Die Medienaufsicht hatte die Sperrung von grani.ru angeordnet. Dazu reichte ein Brief der Generalstaatsanwaltschaft. Denn Ende Dezember hat die Staatsduma ein Gesetz verabschiedet, das es den Behörden erlaubt, Internetseiten ohne Gerichtsbeschluss zu schließen, wenn dort zu illegalen Handlungen aufgerufen wird. Unter illegale Handlungen fallen Aufrufe zu Massenunruhen oder zu Extremismus ebenso wie Verabredungen zu nicht genehmigten Demonstrationen. Nun beginnt das Gesetz zu greifen.
Außer grani.ru wurden gestern noch drei weitere kremlkritische Portale gesperrt. Und es traf auch den Webauftritt des Radiosenders Echo Moskwy.
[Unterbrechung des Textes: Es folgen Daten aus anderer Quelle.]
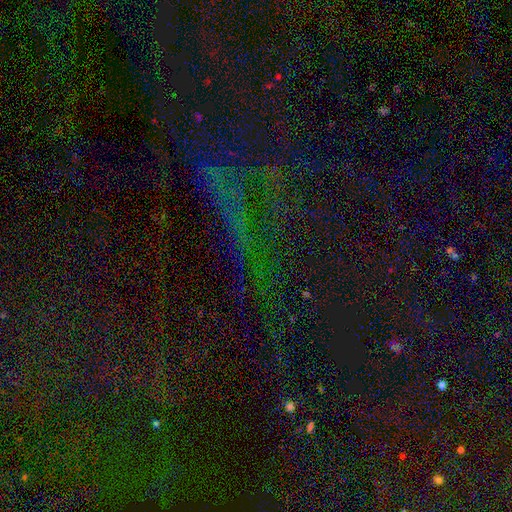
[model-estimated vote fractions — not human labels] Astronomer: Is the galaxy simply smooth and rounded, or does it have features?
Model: star or artifact — 70%.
In dem Fall wurde immerhin der Grund für die Sperrung bekannt. Echo Moskwy publiziert auf seiner Website einen Blog des Kremlkritikers Alexej Nawalnyj. Nawalnyj steht seit kurzem unter Hausarrest und darf das Internet nicht benutzen. Echo Moskwy hat Nawalnys Blog entfernt, seitdem funktioniert die Seite wieder.
Chefredakteurin von lenta.ru muss gehen
Russische unabhängige Medien sehen sich zunehmend in die Enge gedrängt. Vorgestern musste die Chefredakteurin des erfolgreichen und hochprofessionellen Nachrichtenportals lenta.ru gehen. Zuvor hatte die Medienaufsicht die Seite wegen angeblicher Verbreitung extremistischen Materials verwarnt. Lenta.ru hatte über den "Rechten Sektor" in der Ukraine berichtet und einen Link zu einem Interview mit dem Anführer der Radikalen, Dmitrij Jarosch, gesetzt. Dieses Interview war bereits vor einiger Zeit auf einer anderen Seite erschienen. Aus Protest gegen den Rausschmiss ihrer Chefin haben mehrere dutzend Redakteure von lenta.ru gekündigt.
Evgenija Albaz, Chefredakteurin der kremlkritischen Wochenzeitschrift "The New Times", appelliert an ihre Kollegen, nicht aufzugeben:
"Es kann immer noch schlimmer kommen. Die Macht wird versuchen, alle Medien dicht zu machen, die sich irgendwie regen. Ob das gelingt, hängt von uns ab. Die Verfassung garantiert das Recht auf Information. Wenn wir Journalisten ehrlich unsere Arbeit tun, sind wir nicht kleinzukriegen."
Unterdessen berichtet das omnipräsente Staatsfernsehen weiterhin über Demonstrationen in ganz Russland für Putins Krim-Politik. Für Empörung bei Putin-Kritikern sorgt in diesen Tagen die Ausgabe von "Spokojnoj Nochi, Malyshi", dem russischen Sandmännchen, am Dienstag Abend:
Das Hündchen Filja hat den Tornister aufgeschnallt und will in die Armee, zum Marschieren. Sein Traum: Die Grenztruppen.
"Prima. Grenzer, das sind Soldaten und Offiziere, die die Grenzen unseres Landes bewachen und aufpassen, dass keiner ungefragt zu uns kommt."
Allerdings müsse Filja noch warten, bis er groß sei, sagt die Moderatorin.
Die Pressestelle des Senders wies Kritik an der Ausgabe zurück. Die Folge sei bereits vor einem halben Jahr gedreht worden und habe mit der aktuellen politischen Situation überhaupt nichts zu tun.